Ausgangstext »
■ ■ ■ ■ ■

In der Steiermark zu Hause

Einst war die Blauracke in den flacheren Landesteilen Österreichs weitverbreitet. 1952 wurden allein in der Steiermark noch mehr als 250 Brutpaare nachgewiesen. Weiter nördlich kam die Art bis nach Schweden und Estland vor.

Nach dem Zweiten Weltkrieg setzten in vielen europäischen Regionen zum Teil drastische Bestandsrückgänge ein. Die schwedischen, deutschen, tschechischen und slowenischen Populationen sind mittlerweile erloschen, im Baltikum droht ebenfalls das Ende.

Die Hauptschuld daran scheint die moderne Landwirtschaft zu tragen. In ihren ausgeräumten Ackerfluren findet Coracias garrulus schlicht kein Auskommen mehr.

Ohne Hecken chancenlos

Von der dramatischen Entwicklung alarmiert, starteten steirische Naturfreunde bereits Ende der 1980er-Jahre ein Schutzprojekt mit dem Ziel, zumindest die letzte Blauracken-Hochburg auf österreichischem Boden zu erhalten. Peter Sackl ist seit vielen Jahren daran beteiligt. "Die Blauracke ist ein typischer Charaktervogel der Kulturlandschaft", betont er. Aber eben nicht jeder Art von Kulturlandschaft. Auf die Struktur kommt es an.

Ohne jene Hecken, Feldgehölze und Grasflächen, die früher fast allgegenwärtig waren, haben die Vögel keine Chance. Sie finden weder Futter noch Nistgelegenheiten. Coracias garrulus ist ein Langstreckenzieher. Die Brutgebiete liegen in Europa und Westasien, überwintert wird in Afrika südlich der Sahara.

Doch trotz dieser Mobilität sind Blauracken erstaunlich heimattreu. Die Jungvögel lassen sich zum Brüten immer wieder dort nieder, wo sie aufgewachsen sind, erklärt Sackl. Mit erheblichen Folgen für den Artenschutz. Bei geografisch isolierten Populationen führt die Verbundenheit schnell zu mangelndem genetischem Austausch. Es droht Inzucht.

■ ■ ■ ■ ■

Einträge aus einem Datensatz

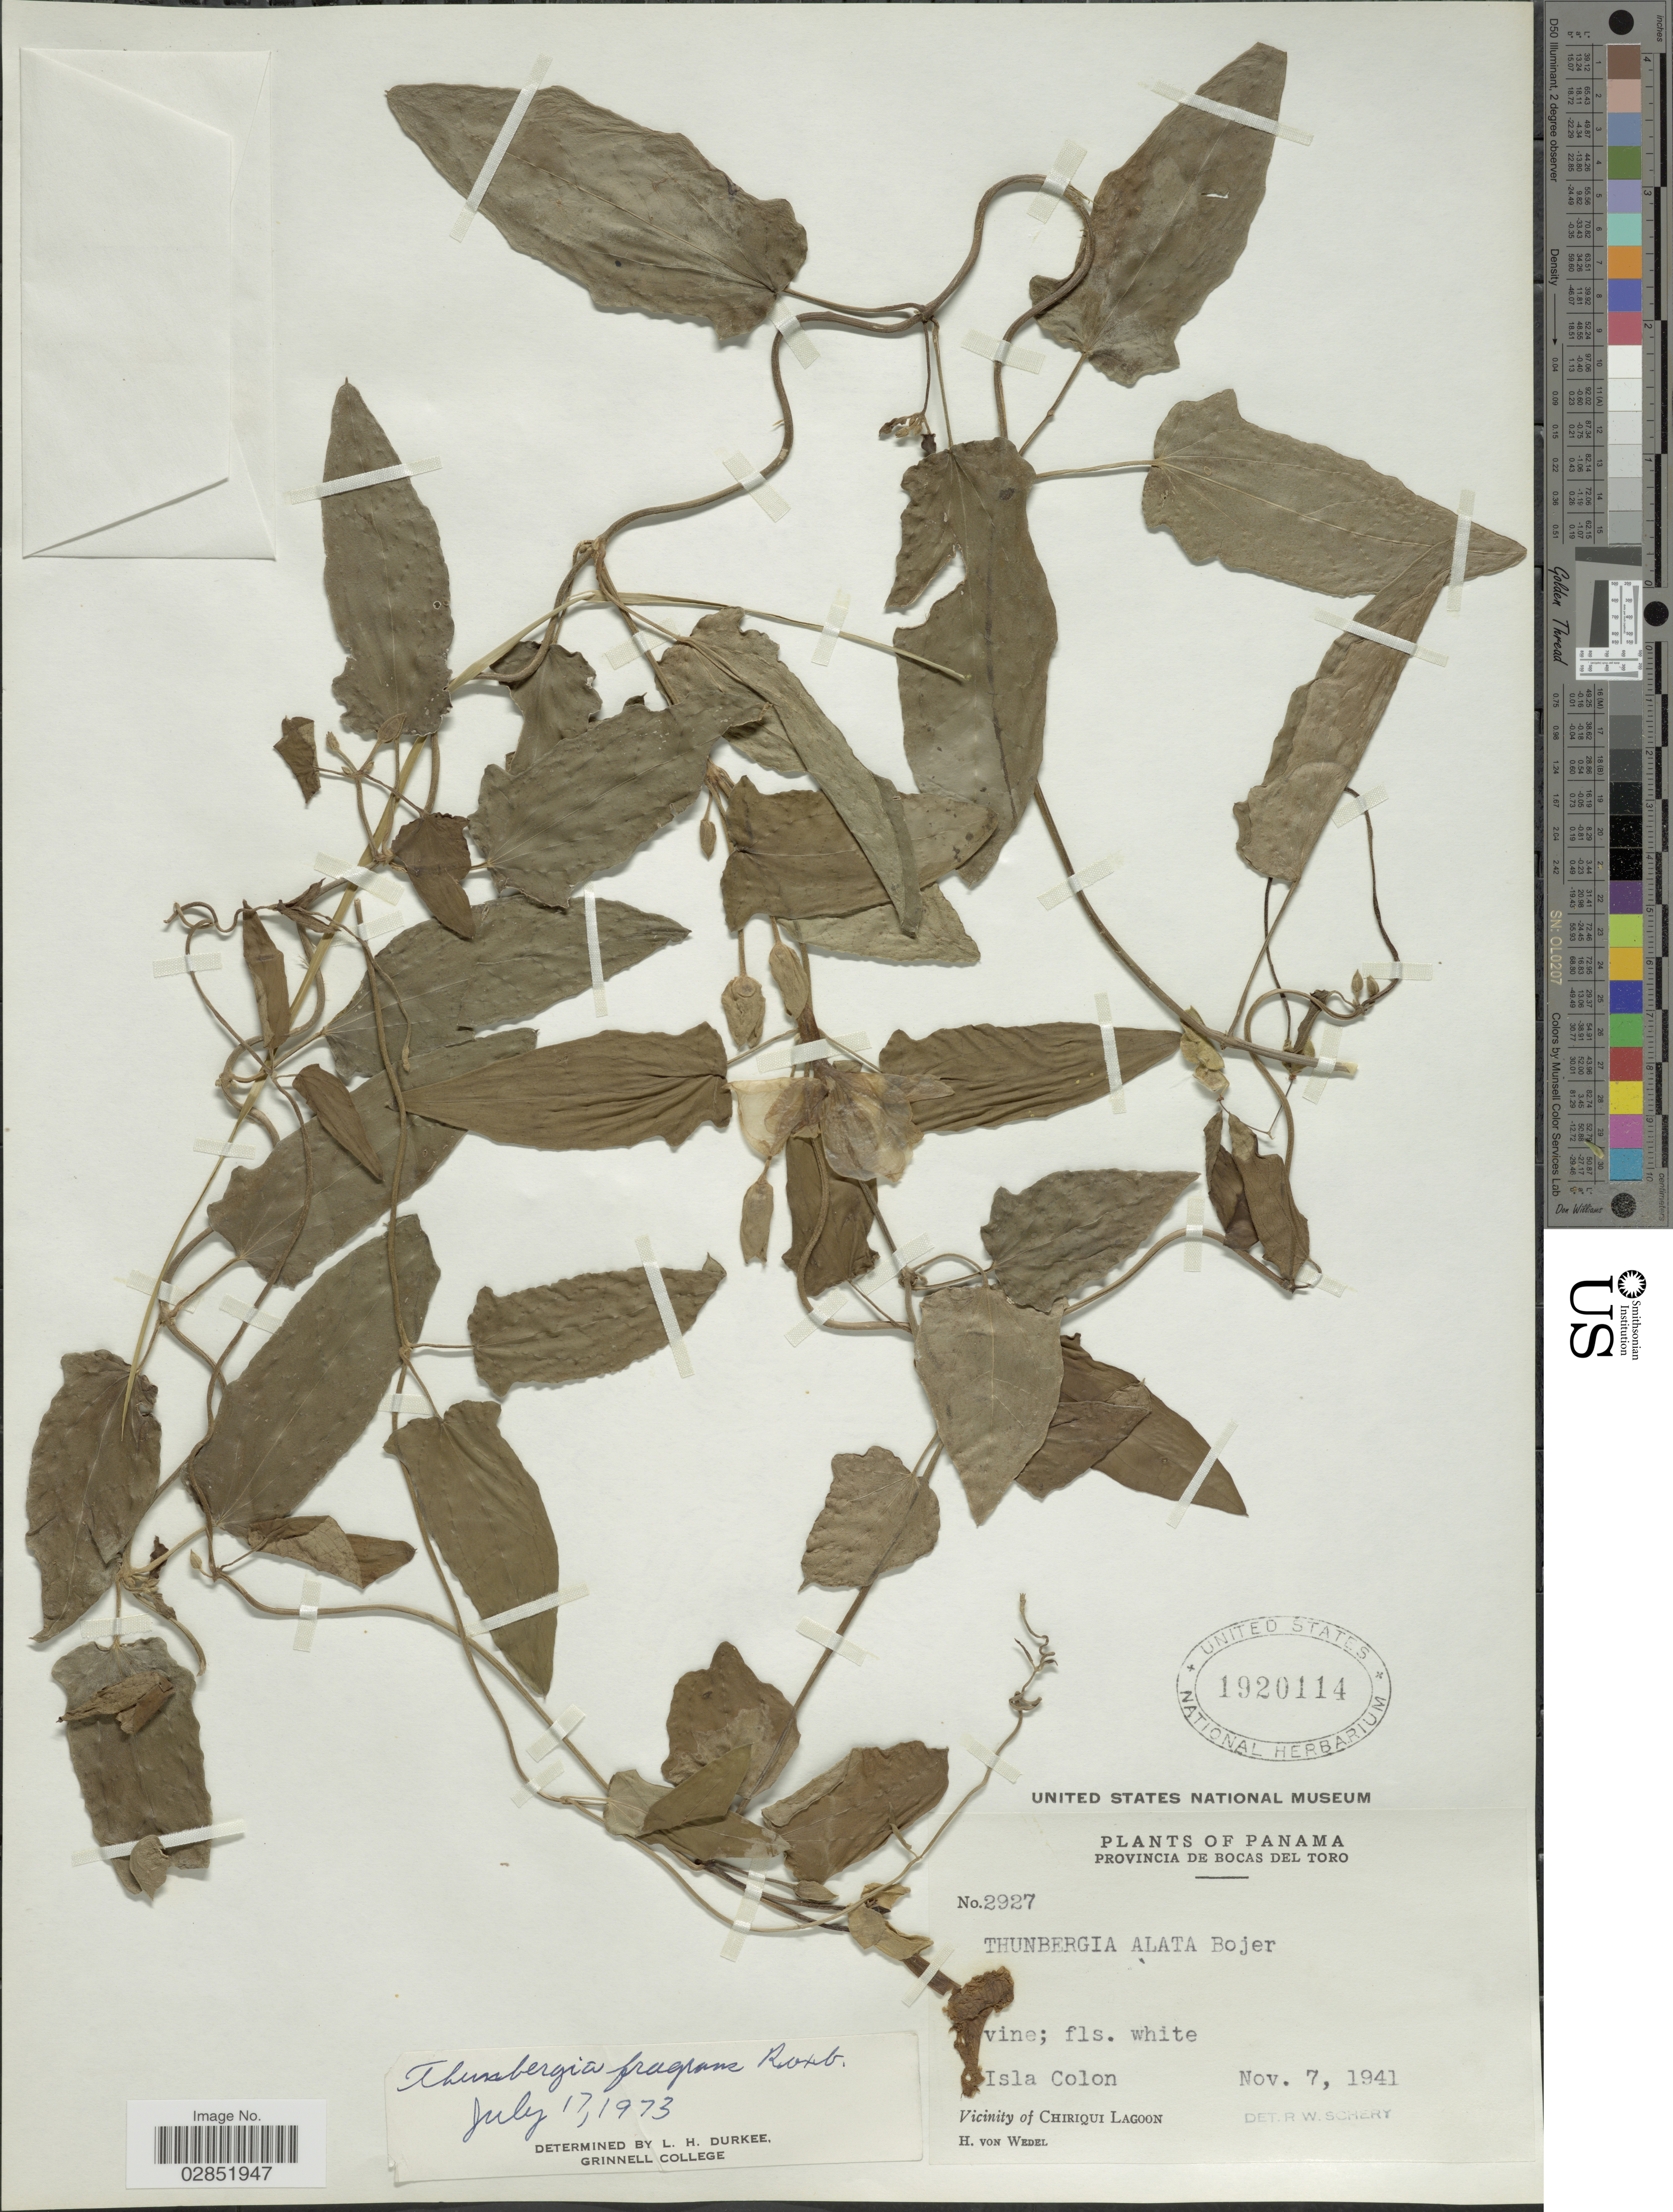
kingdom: Plantae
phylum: Tracheophyta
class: Magnoliopsida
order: Lamiales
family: Acanthaceae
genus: Thunbergia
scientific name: Thunbergia fragrans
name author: Roxb.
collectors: H. von Wedel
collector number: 2927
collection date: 1941-11-07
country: Panama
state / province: Bocas del Toro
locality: Isla Colon. Vicinity of Chiriqui Lagoon.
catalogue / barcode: US 1920114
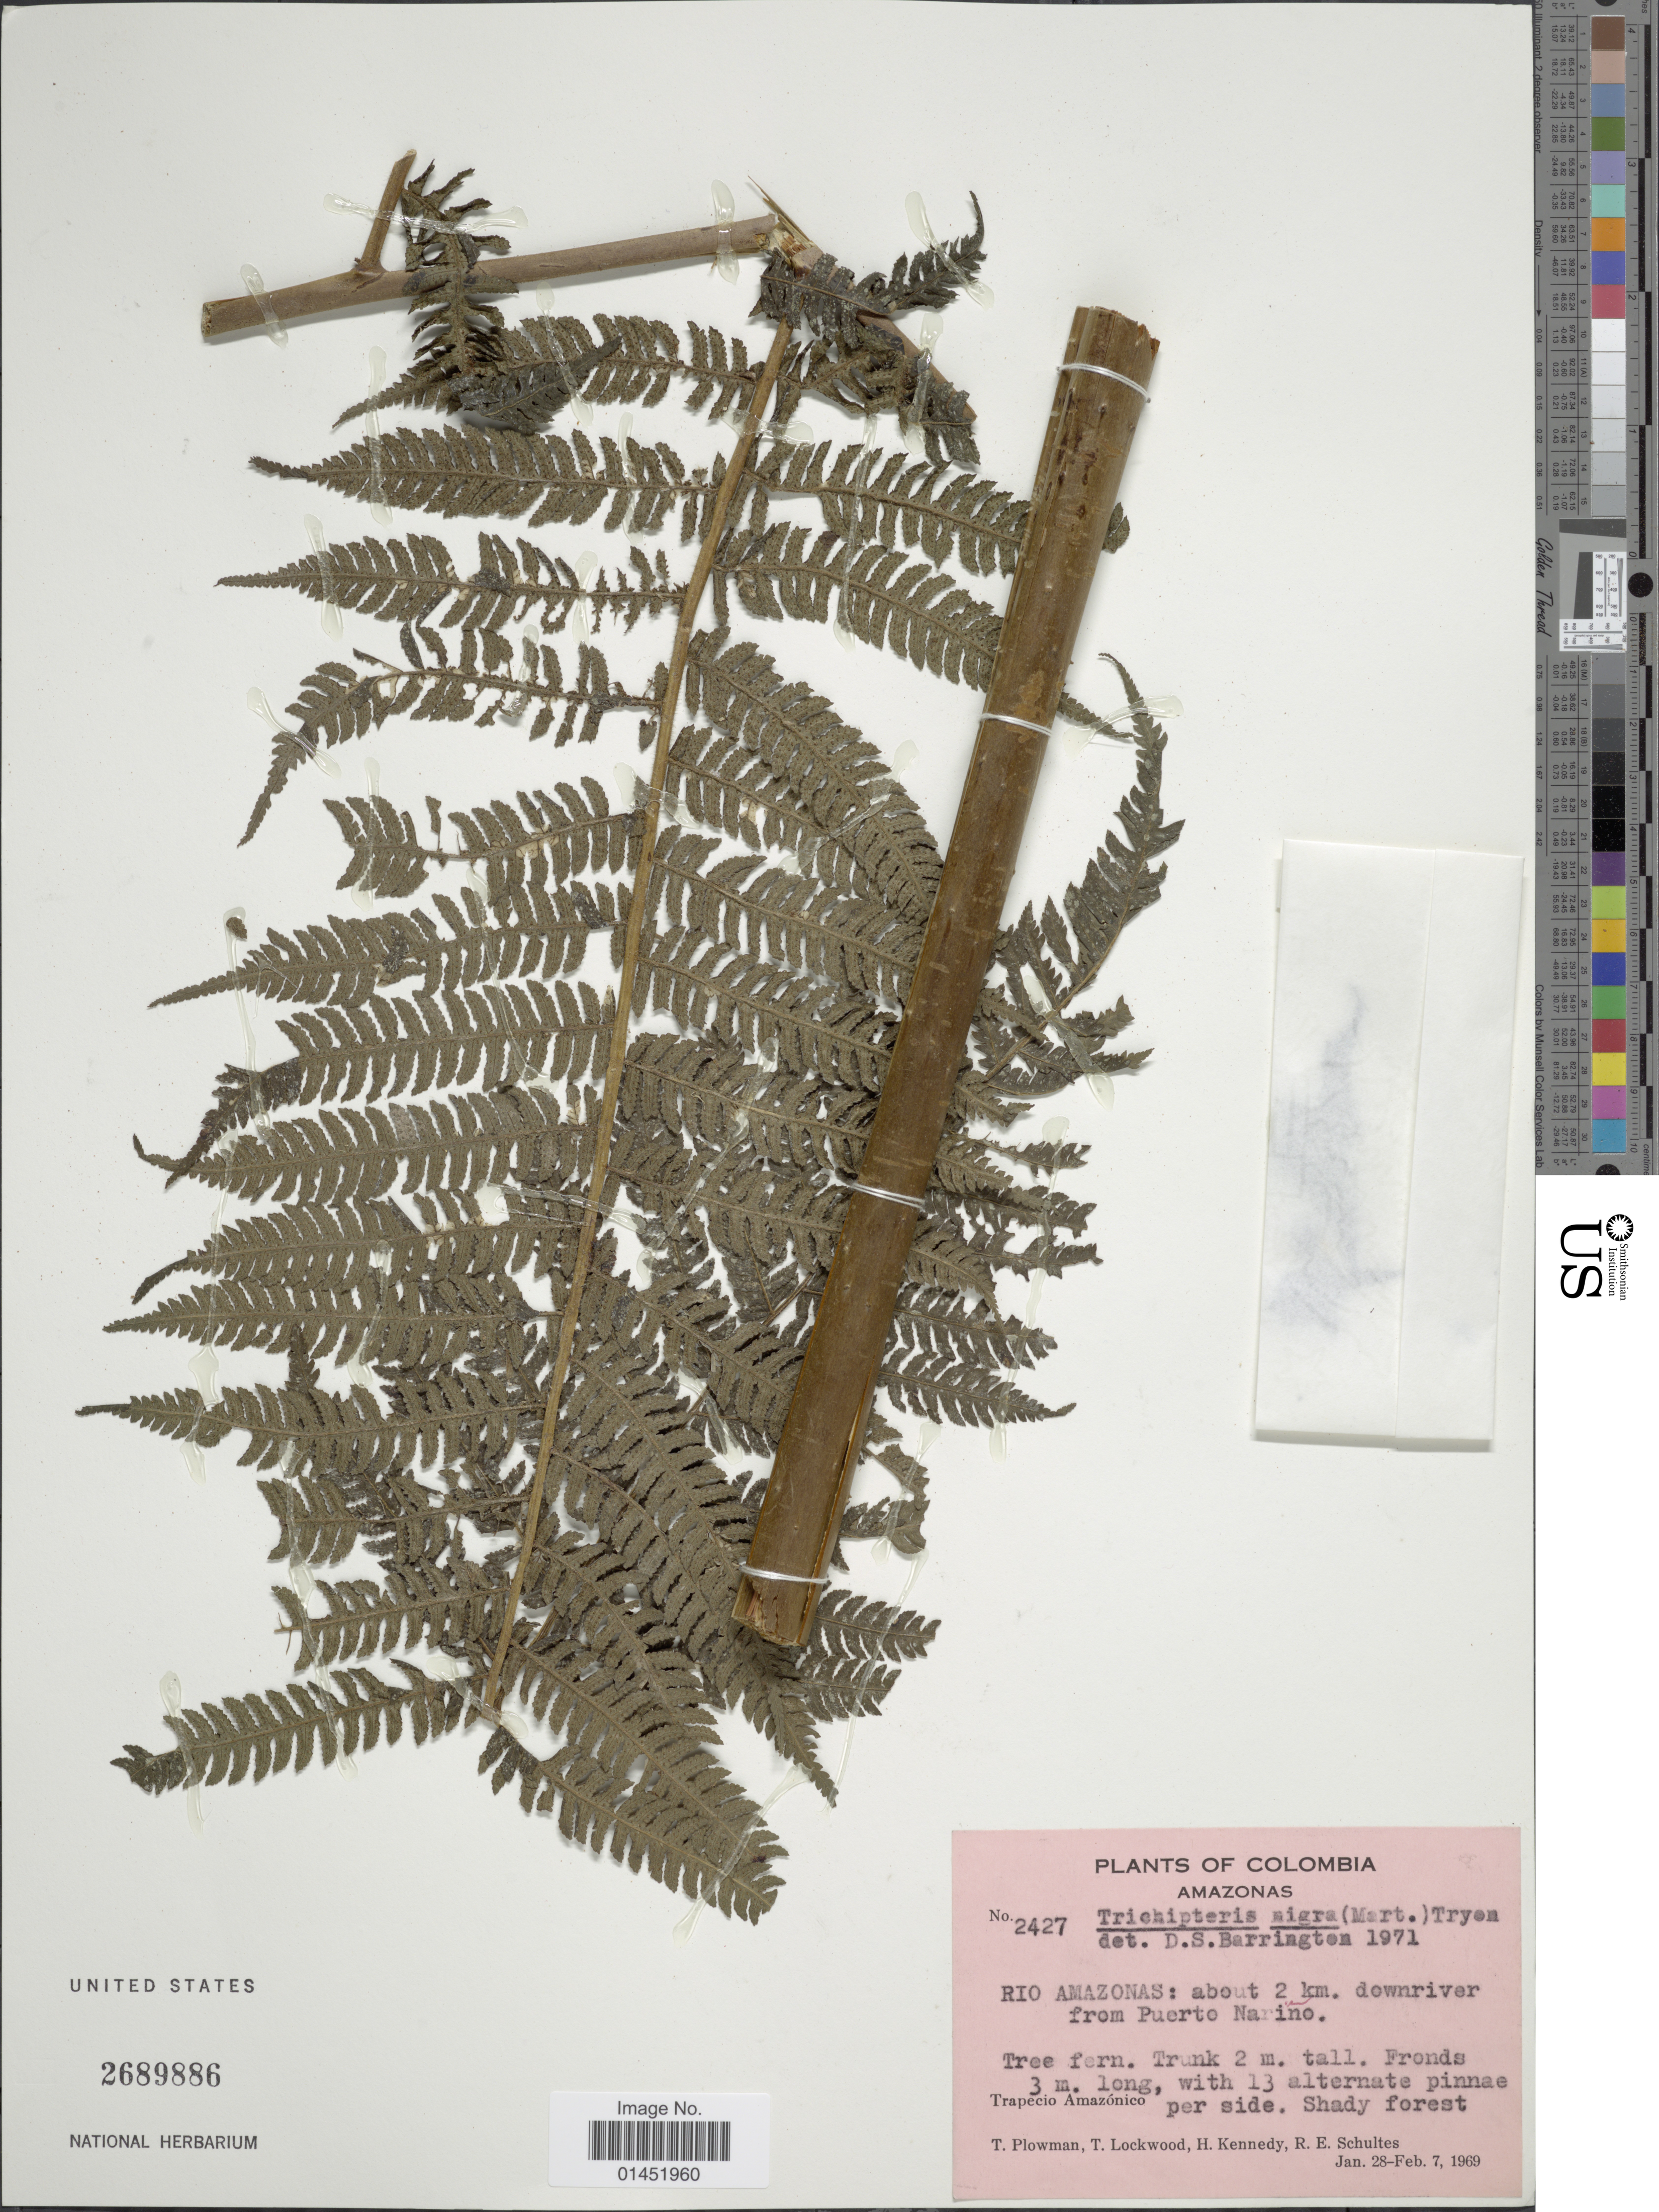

■ ■ ■ ■ ■

Aufgaben »
a - Stimmen die folgenden Aussagen mit dem Text über die Blauracke überein? Antworten Sie jeweils mit Ja oder Nein und zitieren Sie die entscheidenden Worte des Textes wörtlich: (i) 1952 gab es in der Steiermark mehr als 250 Brutpaare. (ii) Die Population in Estland ist bereits erloschen. (iii) Blauracken verbringen den Winter in Afrika südlich der Sahara.
b - Führen Sie den Text über die Blauracke im Anschluss an seinen letzten Satz fort.

Lösungen »
a -
(i) Ja: „1952 wurden allein in der Steiermark noch mehr als 250 Brutpaare nachgewiesen.“
(ii) Nein: „Die schwedischen, deutschen, tschechischen und slowenischen Populationen sind mittlerweile erloschen, im Baltikum droht ebenfalls das Ende.“
(iii) Ja: „überwintert wird in Afrika südlich der Sahara.“

b -
Verarmter Genpool

In Österreich ist dieser Effekt offenbar schon eingetreten. Die letzten steirischen Blauracken stehen seit 2002 unter intensiver Beobachtung. Jeder einzelne dort geschlüpfte Jungvogel wurde erfasst – inklusive der Entnahme von Blut- und Federproben. Ein Expertenteam hat dieses Material nun genetisch analysiert und mit dem Erbgut von Exemplaren aus anderen Populationen sowie präparierten Tiere aus dem Naturhistorischen Museum Wien (NHM) verglichen. Insgesamt umfasst der Datensatz 122 Tiere.

Die vor wenigen Wochen im Fachmagazin "Journal of Zoological Systematics and Evolutionary Research" publizierten Untersuchungsergebnisse attestieren dem verbliebenen österreichischen Blauracken-Bestand eine klägliche Verarmung seines Genpools.

Alle sind eng miteinander verwandt. Inzucht hat vermutlich schon stattgefunden, glaubt Carina Nebel, Populationsgenetikerin am NHM und Erstautorin der besagten Studie. Interessanterweise jedoch scheinen sich die Vögel nicht gern mit Familienmitglieder zu paaren.

2018 fand hierzulande zum ersten Mal kein Brutversuch mehr statt. Dies könnte auf einen Mechanismus zur Inzuchthemmung hinweisen, meinen Carina Nebel und Peter Sackl. Genaueres sei hierzu allerdings noch nicht bekannt.

Entgegen aller Proteste

Das Verschwinden der farbenprächtigen Tiere war nicht unabwendbar. In der Südoststeiermark zeigte das Biotopmanagement anfangs durchaus Wirkung, wie Sackl berichtet. 2007 kam leider der erste große Rückschlag. Trotz vehementer Proteste wurde eine Hochspannungsleitung quer durch den letzten Blauracken-Lebensraum gezogen – mitten in der Brutzeit. Fünf Paare gaben ihre Gelege auf.

Ein solcher Eingriff verstieß schon damals gegen die Artenschutzrichtlinien, sagt Peter Sackl. "Aber man nimmt diese Gesetze in Österreich nicht so ernst." Zwei Jahre später folgte die zweite Katastrophe: Ein sommerlicher Kaltwettereinbruch tötete dutzende Nestlinge. Seitdem hat sich die Population nicht mehr erholt.

Verödung und Insektenschwund

Langfristig gesehen ist Coracias garrulus ein Opfer der ökologischen Verödung ganzer Landstriche und des Insektenschwunds. Blauracken fressen hauptsächlich größere Kerbtiere wie Heupferde, Rosenkäfer, Maulwurfsgrillen, Hirsch-, Mai- und Junikäfer. Die sind vielerorts kaum noch zu finden. "Unsere Landschaft gibt diese Biomasse nicht mehr her", erklärt Peter Sackl.

Die Insekten leiden nicht nur unter massiven Pestizideinsätzen, ihnen fehlen oft auch Kleinhabitate und Futterpflanzen. Für die Vögel wiederum macht sich der Mangel vor allem während der Jungtieraufzucht bemerkbar, wenn die Elterntiere praktisch den ganzen Tag Nahrung herbeischaffen müssen.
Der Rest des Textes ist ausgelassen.